One of the main problems that TIDAL Protocol is trying to solve is the lack of accessible insurance products in the rapidly evolving DeFi market.
Due to the nature of DeFi, newly created platforms, protocols and assets can be self-published at lightning speed, around the clock. It’s very difficult for a centralized auditing authority to keep up with the speed, and breadth of the DeFi market.
Thus, in order to provide insurance coverage to DeFi products, TIDAL must provide the proper incentives for bootstrapping reserve capital in any liquidity pool in a decentralized fashion. Liquidity mining will be adopted as the capital bootstrapping incentive program.
One of the major TIDAL innovations is introducing the Guarantor’s concept and creating multiple levels of capital reserve: Guarantor’s Reserve, USDC Reserve and Tidal Staking Reserve.
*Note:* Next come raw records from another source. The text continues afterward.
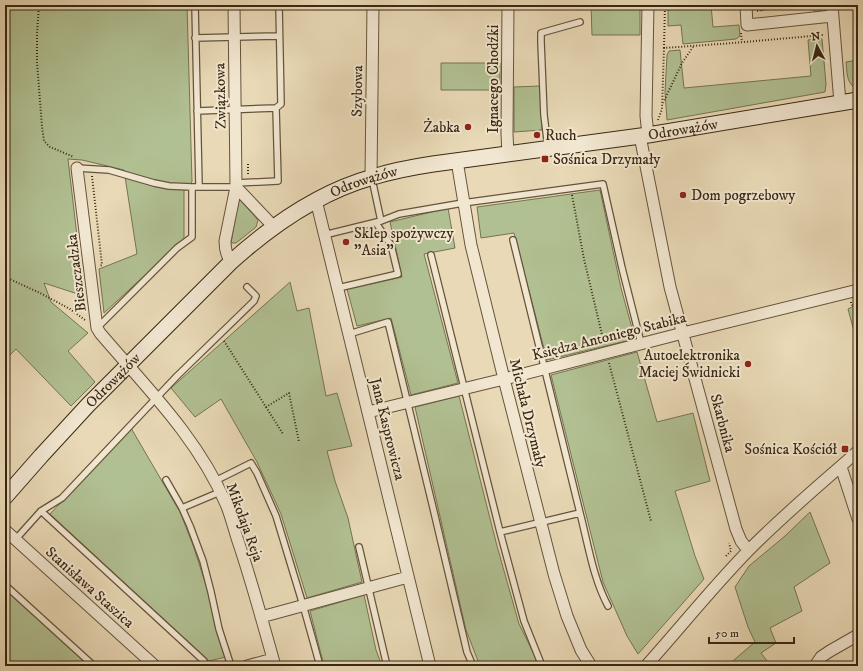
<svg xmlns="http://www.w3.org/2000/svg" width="863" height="671" font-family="'IM FELL DW Pica',serif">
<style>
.green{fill:#b1c092;stroke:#757452}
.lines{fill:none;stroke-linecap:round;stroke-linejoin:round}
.lane-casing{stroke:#65543b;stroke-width:8}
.street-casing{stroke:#65543b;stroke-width:13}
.secondary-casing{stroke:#392712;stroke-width:17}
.path{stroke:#392712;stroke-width:2;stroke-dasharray:1 2;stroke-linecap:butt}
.lane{stroke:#f1e6d0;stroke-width:5.5}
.street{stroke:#f1e6d0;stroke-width:11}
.secondary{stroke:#f1e6d0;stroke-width:15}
.poi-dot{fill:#8f2418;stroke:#f1e6d0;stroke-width:1.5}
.labels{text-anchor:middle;stroke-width:4;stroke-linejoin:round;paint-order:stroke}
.street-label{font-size:15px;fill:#392712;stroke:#f1e6d0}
.poi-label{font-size:15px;fill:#392712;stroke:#f1e6d0;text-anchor:start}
</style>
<rect width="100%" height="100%" fill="#e9d9b6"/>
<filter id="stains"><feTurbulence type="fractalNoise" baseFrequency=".005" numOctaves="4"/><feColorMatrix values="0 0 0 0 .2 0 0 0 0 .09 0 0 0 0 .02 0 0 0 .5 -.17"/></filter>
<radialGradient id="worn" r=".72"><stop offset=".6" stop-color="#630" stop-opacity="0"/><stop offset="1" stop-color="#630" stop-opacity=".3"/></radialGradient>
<!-- green -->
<path class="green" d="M5 5H187L192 182 184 190V239L104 313 99 269 137 254 124 170 82 160 68 159 84 296 44 283 51 302 88 333 68 351 95 382 71 406 16 349 5 360Z
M591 5H640V35H592Z
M668 5H711L713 27 739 25 740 36 736 39 683 44 681 25 668 26Z
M757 5H769V6L820 5 821 14 815 15 813 5 764 10 761 11 758 9Z
M820 38 822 39 826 84 825 92 667 120 665 92 667 55 669 51 680 50 684 88 811 76 808 40Z
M858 60V87L855 88C846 82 847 71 846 62Z
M441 63H500V90H441Z
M540 86 542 130 514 132V87Z
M600 190 621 288 635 339 547 360 514 233 481 238 477 207Z
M240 200 258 220 256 227 236 243H231L238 202Z
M448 208 455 248 424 254 458 383 411 395 391 318 357 326 347 289 402 277 390 222Z
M290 282 297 311 309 308 326 396 337 393 352 446 327 451 335 481 348 518 362 582 307 598 281 514 257 462 221 399 195 417 171 388Z
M858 304V346L848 309Z
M637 352 657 422 693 413 710 481 675 491 695 556 704 579 638 654 627 636 603 582 551 375Z
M459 396 497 546 519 624 540 666H480L466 630 415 407Z
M131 428 180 512 193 545 206 585 226 657 209 661 50 514Z
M810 512 830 563 794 587 802 611 770 628 776 643 761 653 771 666H727L755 642 748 627 735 587 749 566 785 536Z
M5 589 90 666H5Z
M364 595 376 650 382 666H324L310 611Z"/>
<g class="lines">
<!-- lane casing -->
<g class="lane-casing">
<path id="lane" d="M195 5 199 187
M195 38 279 36
M197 111 276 108
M548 148 544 115 541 42V33L580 22
M77 168 109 170 154 183 169 186 192 187H236
M372 179 381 221
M236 183 278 181 276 108 281 104 279 5
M324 235 381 221 399 214 463 203 603 184 622 268 641 343
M431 255 500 532 524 621 542 666
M338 288 398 274 391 245 376 223
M97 328 177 248 192 237V187
M349 334 388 322 434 512 467 652 473 666
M166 480 182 508 190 526 203 561 211 592 219 629 231 666
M215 481 251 463 257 473 276 516 303 605 320 666
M182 508 220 492
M41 511 62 498 177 376 254 301 256 296 247 287
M580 513C588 544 593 578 608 606
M500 532 580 513 513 240
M15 540 41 511 204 661 206 666
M359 547 387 666
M5 585 94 666"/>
</g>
<!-- street casing -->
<g class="street-casing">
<path id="street" d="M746 5 747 25 832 16
M832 5 840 103
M648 135 646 116 648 5
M640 136 670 287 736 529 741 541 748 550
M508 154 507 134 508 5
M457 161 471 245 504 379 554 574 567 616 581 650 591 666
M77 168 97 328 100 333C146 387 198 438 226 504 231 516 234 529 238 541 252 582 263 624 275 666
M371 177 373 5
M236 187 274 227
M316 200 430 666
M231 262C226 255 225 249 225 241L236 187 234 5
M368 412 504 379 683 333 858 290
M841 467 858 519
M5 530 155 666
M261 617 408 577
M247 666 273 659
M646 666C680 628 712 588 747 552 782 516 821 484 858 451
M815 666 821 657 830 651 858 635"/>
</g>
<!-- secondary casing -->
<g class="secondary-casing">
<g id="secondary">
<path id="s1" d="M5 497 41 456 88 405 231 262C272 225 319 192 373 177 392 171 413 167 433 164L648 135 858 100"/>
</g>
</g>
<!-- path -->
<path class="path" d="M39 5 37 34V62L42 127 44 141 50 147 74 157
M757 11 760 10 763 5
M741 33 742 42
M664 48 665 5
M663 103 682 63 693 47
M658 120 662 109 664 48 733 43 823 35 824 36
M248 164V176
M92 176 102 265 99 266
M572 195 584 259 604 343
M5 277 42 294 70 309 85 320
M851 302V304L858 310
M224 341 266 407 289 393 299 442
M609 363 651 521
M266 407 283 434
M5 514 9 509
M726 556 731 551 729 543"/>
<!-- lane -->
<use href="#lane" class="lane"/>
<!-- street -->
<use href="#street" class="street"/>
<!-- secondary -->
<use href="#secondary" class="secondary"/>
</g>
<!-- markers -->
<g class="poi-dot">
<circle cx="468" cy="127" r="4"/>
<circle cx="537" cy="135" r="4"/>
<rect x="541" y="155" width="8" height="8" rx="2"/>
<circle cx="683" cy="195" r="4"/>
<circle cx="346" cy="242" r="4"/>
<circle cx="748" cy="364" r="4"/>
<rect x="841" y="445" width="8" height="8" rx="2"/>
</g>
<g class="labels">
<!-- street labels -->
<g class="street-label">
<text transform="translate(493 79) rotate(-90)" y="5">Ignacego Chodźki</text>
<text transform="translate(357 91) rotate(-89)" y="5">Szybowa</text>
<text transform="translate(220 96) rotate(-91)" y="5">Związkowa</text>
<text dy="5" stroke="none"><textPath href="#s1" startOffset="807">Odrowążów</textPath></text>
<text dy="5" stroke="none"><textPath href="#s1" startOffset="483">Odrowążów</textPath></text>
<text transform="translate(76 273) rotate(-97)" y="5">Bieszczadzka</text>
<text transform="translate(609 336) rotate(-14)" y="5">Księdza Antoniego Stabika</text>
<text dy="5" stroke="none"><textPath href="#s1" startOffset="159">Odrowążów</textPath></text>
<text transform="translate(528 413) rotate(76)" y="5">Michała Drzymały</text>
<text transform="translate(723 423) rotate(75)" y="5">Skarbnika</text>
<text transform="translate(388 429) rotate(76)" y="5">Jana Kasprowicza</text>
<text transform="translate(245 522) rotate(70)" y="5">Mikołaja Reja</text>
<text transform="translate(90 587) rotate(42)" y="5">Stanisława Staszica</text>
</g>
<!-- poi labels -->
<g class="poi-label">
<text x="460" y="132" text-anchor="end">Żabka</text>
<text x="545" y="140">Ruch</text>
<text x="553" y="164">Sośnica Drzymały</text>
<text x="691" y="200">Dom pogrzebowy</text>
<text x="354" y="238">Sklep spożywczy<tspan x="354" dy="17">"Asia"</tspan></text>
<text x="740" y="360" text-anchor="end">Autoelektronika<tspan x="740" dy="17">Maciej Świdnicki</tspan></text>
<text x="837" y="454" text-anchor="end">Sośnica Kościół</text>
</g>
</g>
<!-- margin -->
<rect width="863" height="671" fill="none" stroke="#e9d9b6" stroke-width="20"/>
<rect x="6" y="6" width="851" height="659" fill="none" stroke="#392712" stroke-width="2"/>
<rect x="10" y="10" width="843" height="651" fill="none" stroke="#392712"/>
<!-- north arrow -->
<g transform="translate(817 46) rotate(353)" stroke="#f1e6d0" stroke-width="3" paint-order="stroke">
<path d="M0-3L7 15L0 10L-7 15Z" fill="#392712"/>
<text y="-6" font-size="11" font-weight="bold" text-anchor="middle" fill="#392712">N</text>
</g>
<!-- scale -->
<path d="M709 637v6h85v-6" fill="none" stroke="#392712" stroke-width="2"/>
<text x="715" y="637" font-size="12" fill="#392712" stroke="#f1e6d0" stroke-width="3" paint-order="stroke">50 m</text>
<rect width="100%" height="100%" filter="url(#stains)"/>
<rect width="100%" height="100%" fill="url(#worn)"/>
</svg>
Every protocol covered by TIDAL will be encouraged to seek Guarantors to stake Guarantor’s Reserves. In case of any payout Guarantor’s Reserves will be used to compensate USDC reserve. Guarantor’s will be compensated for the risk they are taking by collecting a percentage of all premiums paid for specified coverage. TIDAL Protocol will incentivize the teams behind protocols to provide Guarantor Reserve, creating a positive synergy for other reserve providers to feel more confident in providing additional liquidity.